What is the method used to factor the transformed equation in the video?
-The method used to factor the transformed equation is finding two numbers that multiply to the constant term (4) and add up to the coefficient of the linear term (-5).
What are the solutions for 'a' after factoring the equation in the video?
-The solutions for 'a' are a = 4 and a = 1.
How does the video relate the solutions for 'a' back to the original variable 'x'?
-The video relates the solutions for 'a' back to the original variable 'x' by substituting 'a' with x^2, leading to the solutions x = ± 2 and x = ± 1.
What is the second type of equation transformation demonstrated in the video?
-The second type of equation transformation demonstrated in the video is solving a rational algebraic equation by multiplying both sides by the least common denominator (LCD) and then simplifying.
What is the final form of the equation after multiplying by the LCD in the second example?
-The final form of the equation after multiplying by the LCD in the second example is x^2 + 4x - 12 = 0.
What are the solutions to the second example equation?
-The solutions to the second example equation are x = -6 and x = 2.
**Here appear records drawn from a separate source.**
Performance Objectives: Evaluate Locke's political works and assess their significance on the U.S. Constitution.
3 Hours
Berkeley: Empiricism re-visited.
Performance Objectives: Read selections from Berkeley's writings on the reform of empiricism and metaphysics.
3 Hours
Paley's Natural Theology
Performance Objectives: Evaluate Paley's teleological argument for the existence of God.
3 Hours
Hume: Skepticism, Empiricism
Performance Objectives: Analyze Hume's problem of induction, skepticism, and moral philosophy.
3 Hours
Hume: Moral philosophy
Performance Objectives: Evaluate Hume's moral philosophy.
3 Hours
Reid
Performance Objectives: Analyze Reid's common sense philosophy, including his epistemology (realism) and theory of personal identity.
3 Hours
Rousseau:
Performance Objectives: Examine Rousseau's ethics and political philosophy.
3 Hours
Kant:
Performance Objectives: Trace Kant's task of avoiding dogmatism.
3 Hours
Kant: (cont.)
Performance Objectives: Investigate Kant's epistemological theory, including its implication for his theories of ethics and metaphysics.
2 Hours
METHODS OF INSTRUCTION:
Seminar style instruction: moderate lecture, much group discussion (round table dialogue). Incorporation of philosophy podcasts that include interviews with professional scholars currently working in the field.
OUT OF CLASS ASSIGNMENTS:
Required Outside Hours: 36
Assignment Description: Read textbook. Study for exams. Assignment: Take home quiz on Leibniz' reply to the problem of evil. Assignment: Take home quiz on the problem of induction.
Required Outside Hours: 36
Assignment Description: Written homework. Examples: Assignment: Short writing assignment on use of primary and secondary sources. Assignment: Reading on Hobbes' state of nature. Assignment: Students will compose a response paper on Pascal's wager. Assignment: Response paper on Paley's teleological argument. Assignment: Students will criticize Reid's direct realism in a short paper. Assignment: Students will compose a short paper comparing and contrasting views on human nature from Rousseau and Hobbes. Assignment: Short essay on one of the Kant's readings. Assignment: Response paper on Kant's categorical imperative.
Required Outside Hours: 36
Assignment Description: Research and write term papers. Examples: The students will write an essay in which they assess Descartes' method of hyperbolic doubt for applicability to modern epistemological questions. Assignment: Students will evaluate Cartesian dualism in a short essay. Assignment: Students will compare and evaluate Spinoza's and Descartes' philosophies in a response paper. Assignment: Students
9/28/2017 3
How does the video approach the third type of equation transformation?
-The video approaches the third type of equation transformation by introducing a new variable 't' for the grouped terms, transforming it into a quadratic equation in terms of 't', and then solving for 't'.
What are the final solutions for 'x' in the third example after substituting back 't'?
-The final solutions for 'x' in the third example are x = ± √7 and x = ± √2.